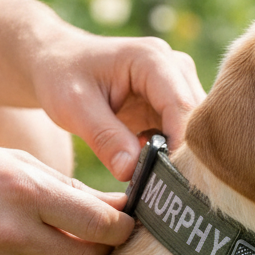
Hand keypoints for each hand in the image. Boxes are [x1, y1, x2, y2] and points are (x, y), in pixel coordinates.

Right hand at [0, 144, 134, 254]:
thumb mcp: (15, 164)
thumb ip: (70, 188)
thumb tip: (119, 206)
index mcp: (25, 192)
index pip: (98, 224)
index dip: (122, 228)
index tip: (127, 224)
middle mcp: (12, 233)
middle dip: (103, 249)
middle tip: (102, 237)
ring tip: (67, 245)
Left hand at [28, 29, 205, 180]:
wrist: (57, 62)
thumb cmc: (61, 76)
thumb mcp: (74, 106)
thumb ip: (104, 138)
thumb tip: (132, 173)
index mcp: (153, 60)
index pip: (182, 107)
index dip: (181, 146)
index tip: (169, 183)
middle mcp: (175, 68)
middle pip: (197, 120)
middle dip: (184, 157)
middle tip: (164, 194)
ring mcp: (177, 86)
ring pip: (195, 132)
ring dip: (179, 160)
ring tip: (158, 188)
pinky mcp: (172, 105)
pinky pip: (183, 137)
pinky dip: (171, 158)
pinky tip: (152, 175)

=-=-=-=-=

What you need to do:
What you return must match, line for line, the data from the line containing "index mcp: (25, 192)" to its end, both ends included.

Solution for this problem:
index mcp: (25, 192)
index pip: (98, 224)
index dip: (122, 228)
index tip: (127, 224)
middle mcp: (12, 233)
middle dip: (103, 249)
middle tip: (102, 237)
ring tip: (67, 245)
Left hand at [28, 29, 205, 180]:
wrist: (57, 62)
thumb cmc: (61, 76)
thumb mcp: (74, 106)
thumb ip: (104, 138)
thumb tip: (132, 173)
index mcp: (153, 60)
index pip: (182, 107)
index dip: (181, 146)
index tip: (169, 183)
middle mcp: (175, 68)
middle pip: (197, 120)
middle dip: (184, 157)
middle tip: (164, 194)
ring mcp: (177, 86)
ring pip: (195, 132)
ring dip: (179, 160)
ring tip: (158, 188)
pinky mcp: (172, 105)
pinky pip: (183, 137)
pinky dip: (171, 158)
pinky tip: (152, 175)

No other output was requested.